Кто поставил Горбачева? - страница 46



Добавьте сюда хотя бы половину ювелирных изделий (а их за 1965–1985 гг. было продано не менее чем на 50 млрд. руб.), а также некоторые другие виды движимого и недвижимого имущества (квартиры, дачи, машины, мебель), и мы получим более 300 млрд. руб. Эти ценности, в значительной степени имевшие криминальное происхождение и игравшие главным образом роль сокровищ, были накоплены примерно за 20 лет.

Велика ли была численность их обладателей?

Когда-то признаком состоятельности являлась легковая машина. Во времена Н.С. Хрущева автомобиль еще являлся редкостью. В 1958 г. было продано всего 60 тыс. автомашин, в 1960 г. – 62 тыс., 1965 г. – 64 тыс.[536], в 1970 г. – уже 123 тыс.[537], в 1975 – 964 тыс., 1980–1193 тыс., 1985–1568 тыс.[538] За 30 лет – около 15 млн.

Если сделать поправку на физический износ, автодорожные происшествия, а также на то, что некоторые семьи имели по две и более автомашин, на основании этого критерия общую численность состоятельных семей к середине 80-х годов можно определить в примерно в 10 млн. Это 10–15 %. Для остальных 85–90 % семей автомобиль по-прежнему оставался недостижимой роскошью.

Большая часть владельцев автомобилей могла приобрести их на законные доходы. Поэтому ядро формировавшегося «нового класса» было значительно уже числа автомобилевладельцев. Одним из косвенных показателей его численности могут служить данные о квартирах, находившихся на сигнализации. К 1990 г. их насчитывалось 700 тыс.[539]. Это, конечно, совпадение, но примерно так – в 750 тыс. – М. Восленский определял численность партийной номенклатуры[540].

Принимая во внимание, что сигнализация была доступна главным образом в крупных городах, можно с полным основанием утверждать, что ядро формирующегося «нового класса» составляло не менее одного миллиона семей. Причем оно сложилось главным образом в результате экономической реформы 1965 г.

По мере роста накоплений именно эта, наиболее близкая к власти часть общества становится заинтересованной если не в ликвидации существующего режима, то в радикальном его реформировании.

Так объясняя позднее необходимость перестройки, академик А. Аганбегян заявлял: «Почему я, имея деньги, должен стоять в очереди на автомобиль, почему я не могу купить участок земли, построить на нем дом, приобрести еще одну квартиру»?[541]

«Вирус разложения и перерождения, – пишет К.Н. Брутенц, – естественно, не пощадил и аппараты (партийный, государственный, хозяйственный и комсомольский)», «в наибольшей мере это касалось государственного и особенно хозяйственного аппарата.
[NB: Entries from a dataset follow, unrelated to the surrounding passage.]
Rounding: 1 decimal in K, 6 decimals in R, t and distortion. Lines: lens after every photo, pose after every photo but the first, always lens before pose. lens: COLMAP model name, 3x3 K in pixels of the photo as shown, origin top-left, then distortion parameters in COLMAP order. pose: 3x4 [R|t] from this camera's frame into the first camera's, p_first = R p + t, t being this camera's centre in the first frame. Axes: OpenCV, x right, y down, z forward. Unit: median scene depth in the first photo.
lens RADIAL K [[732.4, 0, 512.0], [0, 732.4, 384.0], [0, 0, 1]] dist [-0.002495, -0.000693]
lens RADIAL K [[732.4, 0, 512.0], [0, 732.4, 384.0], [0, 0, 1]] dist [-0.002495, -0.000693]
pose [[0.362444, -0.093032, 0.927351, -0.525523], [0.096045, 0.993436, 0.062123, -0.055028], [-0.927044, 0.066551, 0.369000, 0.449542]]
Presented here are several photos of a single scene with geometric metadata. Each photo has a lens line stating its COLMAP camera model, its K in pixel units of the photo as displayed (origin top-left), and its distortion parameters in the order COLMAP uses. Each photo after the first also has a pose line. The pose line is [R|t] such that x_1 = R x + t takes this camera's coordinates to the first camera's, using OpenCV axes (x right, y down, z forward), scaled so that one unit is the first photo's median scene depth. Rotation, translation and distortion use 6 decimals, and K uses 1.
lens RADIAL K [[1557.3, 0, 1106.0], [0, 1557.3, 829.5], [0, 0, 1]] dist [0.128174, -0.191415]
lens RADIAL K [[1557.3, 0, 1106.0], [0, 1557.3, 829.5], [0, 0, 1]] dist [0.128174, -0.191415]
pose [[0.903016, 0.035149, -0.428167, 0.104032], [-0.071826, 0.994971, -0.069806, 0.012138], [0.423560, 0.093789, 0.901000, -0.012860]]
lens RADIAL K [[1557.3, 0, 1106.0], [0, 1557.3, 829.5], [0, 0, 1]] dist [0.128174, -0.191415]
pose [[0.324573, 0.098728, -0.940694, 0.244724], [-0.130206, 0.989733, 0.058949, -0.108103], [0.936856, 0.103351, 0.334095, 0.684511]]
И неудивительно: люди, работавшие там, накопили большую силу, они фактически держали в своих руках огромные материальные ценности и могли ими почти бесконтрольно распоряжаться. Они привыкли к высоким заработкам и обрели вкус к «красивой жизни», а поэтому тяготились партийной опекой». «Она не только мешала расторопным хозяйственникам, но и шла вразрез с их стремлением к обогащению». Отсюда стремление «сбросить, стряхнуть эту опеку, без помех использовать преимущества своего положения»[542].

А что должен был испытывать заместитель министра внешней торговли В.Н. Сушков, у которого было «изъято 1566 золотых брошей, перстней, кулонов с бриллиантами, перстней, колье – на сумму больше миллиона рублей. Да и другого ценного имущества на полмиллиона»[543]?

Очевидно, и он, и другие криминальные элементы желали не только легализовать награбленное, но и иметь возможность превратить свои сокровища в капитал.